[Keypoint coordinate data]
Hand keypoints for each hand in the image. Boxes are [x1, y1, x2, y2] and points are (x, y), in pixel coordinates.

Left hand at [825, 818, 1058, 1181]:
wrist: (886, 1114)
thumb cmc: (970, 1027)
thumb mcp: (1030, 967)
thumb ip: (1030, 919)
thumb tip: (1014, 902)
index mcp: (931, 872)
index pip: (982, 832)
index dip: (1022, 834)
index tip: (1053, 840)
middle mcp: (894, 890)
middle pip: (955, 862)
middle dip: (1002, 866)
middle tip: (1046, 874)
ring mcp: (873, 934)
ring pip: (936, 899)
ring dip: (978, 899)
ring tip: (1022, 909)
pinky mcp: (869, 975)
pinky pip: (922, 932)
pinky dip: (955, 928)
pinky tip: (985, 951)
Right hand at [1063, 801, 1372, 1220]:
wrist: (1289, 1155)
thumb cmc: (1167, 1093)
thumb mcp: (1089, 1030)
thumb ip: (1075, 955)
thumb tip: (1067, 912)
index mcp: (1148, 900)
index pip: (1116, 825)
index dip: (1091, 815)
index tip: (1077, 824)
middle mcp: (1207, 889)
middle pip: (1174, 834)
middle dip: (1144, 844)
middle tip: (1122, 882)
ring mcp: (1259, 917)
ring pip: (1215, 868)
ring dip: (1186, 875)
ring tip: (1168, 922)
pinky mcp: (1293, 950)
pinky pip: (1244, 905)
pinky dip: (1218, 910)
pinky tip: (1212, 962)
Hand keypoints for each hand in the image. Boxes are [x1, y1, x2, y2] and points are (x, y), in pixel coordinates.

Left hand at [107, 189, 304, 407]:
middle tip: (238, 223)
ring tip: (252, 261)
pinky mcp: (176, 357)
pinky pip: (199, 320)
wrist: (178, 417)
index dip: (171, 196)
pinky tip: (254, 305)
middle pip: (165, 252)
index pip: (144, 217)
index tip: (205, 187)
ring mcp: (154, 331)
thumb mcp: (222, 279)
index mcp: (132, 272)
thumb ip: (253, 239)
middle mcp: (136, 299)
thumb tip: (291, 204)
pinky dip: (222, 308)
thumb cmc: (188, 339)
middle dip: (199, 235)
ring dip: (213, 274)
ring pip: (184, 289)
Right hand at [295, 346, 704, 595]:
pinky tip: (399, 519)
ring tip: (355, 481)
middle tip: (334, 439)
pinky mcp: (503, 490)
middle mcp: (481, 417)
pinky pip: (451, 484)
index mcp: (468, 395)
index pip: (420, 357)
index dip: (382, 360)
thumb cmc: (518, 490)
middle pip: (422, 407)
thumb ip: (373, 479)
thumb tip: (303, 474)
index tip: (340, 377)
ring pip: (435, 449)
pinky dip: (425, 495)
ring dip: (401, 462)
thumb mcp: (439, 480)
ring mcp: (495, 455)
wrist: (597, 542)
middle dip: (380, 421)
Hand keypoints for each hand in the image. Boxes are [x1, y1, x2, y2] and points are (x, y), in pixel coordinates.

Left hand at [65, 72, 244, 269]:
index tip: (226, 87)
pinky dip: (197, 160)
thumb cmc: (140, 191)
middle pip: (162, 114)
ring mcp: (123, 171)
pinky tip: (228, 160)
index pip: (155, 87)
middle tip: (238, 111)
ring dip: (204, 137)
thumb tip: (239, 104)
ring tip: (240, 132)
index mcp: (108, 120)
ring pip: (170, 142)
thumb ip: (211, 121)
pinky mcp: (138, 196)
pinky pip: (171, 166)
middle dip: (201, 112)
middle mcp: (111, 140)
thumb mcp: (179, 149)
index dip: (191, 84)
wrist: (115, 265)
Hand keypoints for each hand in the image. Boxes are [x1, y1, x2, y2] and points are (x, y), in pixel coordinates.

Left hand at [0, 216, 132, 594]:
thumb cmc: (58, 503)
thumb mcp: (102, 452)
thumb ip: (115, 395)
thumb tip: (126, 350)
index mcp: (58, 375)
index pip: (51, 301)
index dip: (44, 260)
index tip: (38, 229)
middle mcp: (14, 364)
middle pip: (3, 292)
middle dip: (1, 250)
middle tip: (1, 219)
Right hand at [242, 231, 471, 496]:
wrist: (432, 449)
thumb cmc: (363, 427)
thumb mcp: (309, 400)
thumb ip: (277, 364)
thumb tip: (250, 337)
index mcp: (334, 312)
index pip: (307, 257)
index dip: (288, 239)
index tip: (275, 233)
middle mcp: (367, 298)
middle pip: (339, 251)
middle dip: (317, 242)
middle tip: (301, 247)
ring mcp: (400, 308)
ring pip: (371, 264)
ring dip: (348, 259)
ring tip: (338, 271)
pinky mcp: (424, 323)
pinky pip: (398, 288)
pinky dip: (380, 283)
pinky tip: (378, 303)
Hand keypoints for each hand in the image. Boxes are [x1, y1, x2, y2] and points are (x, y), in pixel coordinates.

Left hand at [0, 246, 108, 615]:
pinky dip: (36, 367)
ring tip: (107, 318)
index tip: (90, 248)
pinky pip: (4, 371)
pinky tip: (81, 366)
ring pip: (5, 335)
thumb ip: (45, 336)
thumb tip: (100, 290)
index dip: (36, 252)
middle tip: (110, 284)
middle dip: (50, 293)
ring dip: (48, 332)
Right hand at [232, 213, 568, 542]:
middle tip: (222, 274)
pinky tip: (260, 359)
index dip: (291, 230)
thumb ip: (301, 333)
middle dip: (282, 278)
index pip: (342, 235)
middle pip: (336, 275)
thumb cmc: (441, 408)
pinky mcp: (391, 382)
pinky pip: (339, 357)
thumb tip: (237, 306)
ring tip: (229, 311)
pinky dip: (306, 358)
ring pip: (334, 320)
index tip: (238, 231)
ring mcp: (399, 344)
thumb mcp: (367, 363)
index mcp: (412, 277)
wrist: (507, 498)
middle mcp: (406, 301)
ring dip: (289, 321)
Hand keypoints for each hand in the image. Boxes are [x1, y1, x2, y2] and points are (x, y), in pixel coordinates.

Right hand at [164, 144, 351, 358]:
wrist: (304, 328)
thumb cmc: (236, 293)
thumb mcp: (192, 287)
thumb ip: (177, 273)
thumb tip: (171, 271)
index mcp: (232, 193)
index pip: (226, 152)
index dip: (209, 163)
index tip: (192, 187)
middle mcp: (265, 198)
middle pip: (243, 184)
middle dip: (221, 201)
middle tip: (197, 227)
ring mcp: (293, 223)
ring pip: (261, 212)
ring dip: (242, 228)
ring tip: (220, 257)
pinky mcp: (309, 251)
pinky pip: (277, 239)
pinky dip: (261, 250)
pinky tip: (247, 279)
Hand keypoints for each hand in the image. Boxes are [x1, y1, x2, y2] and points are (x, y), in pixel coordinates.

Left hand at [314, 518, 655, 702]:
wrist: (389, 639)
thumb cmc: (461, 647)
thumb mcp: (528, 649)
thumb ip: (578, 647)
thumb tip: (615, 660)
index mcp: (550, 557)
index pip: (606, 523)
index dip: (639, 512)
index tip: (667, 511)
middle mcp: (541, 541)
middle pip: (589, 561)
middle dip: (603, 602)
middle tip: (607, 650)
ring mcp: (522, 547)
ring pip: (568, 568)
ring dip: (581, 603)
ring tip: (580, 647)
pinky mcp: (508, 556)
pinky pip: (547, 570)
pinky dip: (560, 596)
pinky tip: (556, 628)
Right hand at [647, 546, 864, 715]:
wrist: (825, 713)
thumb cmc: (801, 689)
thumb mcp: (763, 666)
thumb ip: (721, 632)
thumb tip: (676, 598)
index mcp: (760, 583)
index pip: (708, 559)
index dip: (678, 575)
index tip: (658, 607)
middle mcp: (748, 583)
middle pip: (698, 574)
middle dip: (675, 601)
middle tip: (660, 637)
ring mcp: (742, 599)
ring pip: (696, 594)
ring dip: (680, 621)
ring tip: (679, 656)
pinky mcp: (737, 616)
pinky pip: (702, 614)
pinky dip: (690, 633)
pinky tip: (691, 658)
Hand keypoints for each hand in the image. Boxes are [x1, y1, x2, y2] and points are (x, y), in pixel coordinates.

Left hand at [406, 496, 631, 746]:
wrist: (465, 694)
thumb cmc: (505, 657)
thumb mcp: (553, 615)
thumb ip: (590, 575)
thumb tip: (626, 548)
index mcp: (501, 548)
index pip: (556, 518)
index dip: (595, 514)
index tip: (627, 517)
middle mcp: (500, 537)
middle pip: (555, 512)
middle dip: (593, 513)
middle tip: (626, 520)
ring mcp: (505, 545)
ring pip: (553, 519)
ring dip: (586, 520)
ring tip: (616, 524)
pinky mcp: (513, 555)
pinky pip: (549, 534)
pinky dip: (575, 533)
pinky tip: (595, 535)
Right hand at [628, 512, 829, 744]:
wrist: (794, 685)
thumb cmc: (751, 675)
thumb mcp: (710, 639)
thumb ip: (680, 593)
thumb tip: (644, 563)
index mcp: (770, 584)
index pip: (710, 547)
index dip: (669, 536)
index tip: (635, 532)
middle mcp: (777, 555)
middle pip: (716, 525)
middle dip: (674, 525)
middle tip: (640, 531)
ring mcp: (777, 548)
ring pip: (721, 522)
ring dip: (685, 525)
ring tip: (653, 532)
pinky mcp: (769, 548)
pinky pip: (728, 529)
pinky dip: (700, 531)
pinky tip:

Problem: In the data above, find the line that contains "pinky tip: (1212, 962)", then reproduce exactly every line from the first line through that line.

Response box:
Hand keypoints for each hand in the image. Boxes are [x1, y1, x2, y2] and points are (x, y), in pixel coordinates.

Left hand at [825, 818, 1058, 1181]:
wrist: (886, 1114)
thumb cmc: (970, 1027)
thumb mcp: (1030, 967)
thumb ip: (1030, 919)
thumb tip: (1014, 902)
index mcp: (931, 872)
index pip: (982, 832)
index dip: (1022, 834)
index tip: (1053, 840)
middle mcp: (894, 890)
middle pip: (955, 862)
middle dip: (1002, 866)
middle tip: (1046, 874)
ring mcp: (873, 934)
ring pip: (936, 899)
ring dip: (978, 899)
ring tip: (1022, 909)
pinky mcp: (869, 975)
pinky pip: (922, 932)
pinky dip: (955, 928)
pinky tip: (985, 951)
Right hand at [1063, 801, 1372, 1220]:
wrist: (1289, 1155)
thumb cmc: (1167, 1093)
thumb mcp: (1089, 1030)
thumb ip: (1075, 955)
thumb tip: (1067, 912)
index mcp: (1148, 900)
index pip: (1116, 825)
index dip: (1091, 815)
index tip: (1077, 824)
middle mcp: (1207, 889)
middle pip: (1174, 834)
middle dip: (1144, 844)
middle tip: (1122, 882)
ring mcp: (1259, 917)
ring pip: (1215, 868)
ring dip: (1186, 875)
ring tip: (1168, 922)
pinky mcp: (1293, 950)
pinky pip: (1244, 905)
pinky dip: (1218, 910)
pinky tip: (1212, 962)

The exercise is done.